The same growing need is the impetus behind The Club at Briarcliff, a $350-million, campus-style continuing-care retirement community being developed on 59 acres in Briarcliff Manor. The project is targeted to the aging Baby Boomer population that wants to retire in a luxurious community. (Spa and wellness center, personal trainer, gourmet dining venues, and a cocktail lounge, anyone?) While the facility is not scheduled to open until 2013, the developer, Integrated Development Group (IDG) of Northbrook, Ill., has already received deposits on roughly 70 units. “Though we’re five to ten years away from having Baby Boomers be the heart of our market, we see the demand increasing,” reports Matthew Phillips, president and CEO of IDG.

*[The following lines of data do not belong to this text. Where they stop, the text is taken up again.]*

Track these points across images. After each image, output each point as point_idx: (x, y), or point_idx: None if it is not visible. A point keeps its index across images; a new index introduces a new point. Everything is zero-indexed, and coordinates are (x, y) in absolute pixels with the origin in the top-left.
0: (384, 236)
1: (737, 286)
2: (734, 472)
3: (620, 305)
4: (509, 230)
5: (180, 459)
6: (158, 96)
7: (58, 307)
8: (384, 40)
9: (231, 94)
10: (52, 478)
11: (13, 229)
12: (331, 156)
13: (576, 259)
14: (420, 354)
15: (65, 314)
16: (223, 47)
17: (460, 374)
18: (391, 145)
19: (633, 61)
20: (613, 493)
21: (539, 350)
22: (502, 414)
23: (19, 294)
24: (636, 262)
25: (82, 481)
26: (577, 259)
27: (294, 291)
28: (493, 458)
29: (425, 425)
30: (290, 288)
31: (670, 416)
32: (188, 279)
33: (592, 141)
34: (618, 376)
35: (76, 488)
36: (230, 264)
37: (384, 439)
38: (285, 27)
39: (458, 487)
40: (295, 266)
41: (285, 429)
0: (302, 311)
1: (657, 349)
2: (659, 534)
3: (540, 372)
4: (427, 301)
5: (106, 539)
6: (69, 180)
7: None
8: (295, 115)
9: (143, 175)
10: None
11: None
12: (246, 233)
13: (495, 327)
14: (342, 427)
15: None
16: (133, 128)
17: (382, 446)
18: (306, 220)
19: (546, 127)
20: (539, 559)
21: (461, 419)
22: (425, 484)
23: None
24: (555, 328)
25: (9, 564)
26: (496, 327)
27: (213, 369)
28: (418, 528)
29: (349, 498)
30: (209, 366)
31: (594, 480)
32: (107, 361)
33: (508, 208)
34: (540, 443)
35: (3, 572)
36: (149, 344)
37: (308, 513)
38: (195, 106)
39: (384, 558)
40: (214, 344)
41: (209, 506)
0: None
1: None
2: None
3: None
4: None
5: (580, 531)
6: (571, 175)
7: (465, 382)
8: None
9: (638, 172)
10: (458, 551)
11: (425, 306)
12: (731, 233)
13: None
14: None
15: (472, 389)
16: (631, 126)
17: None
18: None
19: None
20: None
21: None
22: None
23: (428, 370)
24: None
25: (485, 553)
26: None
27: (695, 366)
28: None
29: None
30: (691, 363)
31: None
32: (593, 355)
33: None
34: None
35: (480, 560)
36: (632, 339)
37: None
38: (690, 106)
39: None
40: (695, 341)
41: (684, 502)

And Westchester’s high real estate values are key, Phillips says. “Our customers are typically selling their homes and using that equity to pay our entrance fees. So we look for communities where the average or median home price is at least as much, if not greater, than the entrance fee,” Phillips says. “Because of Westchester’s solid residential real estate market and its demographic potential, it is a very compelling area for us.”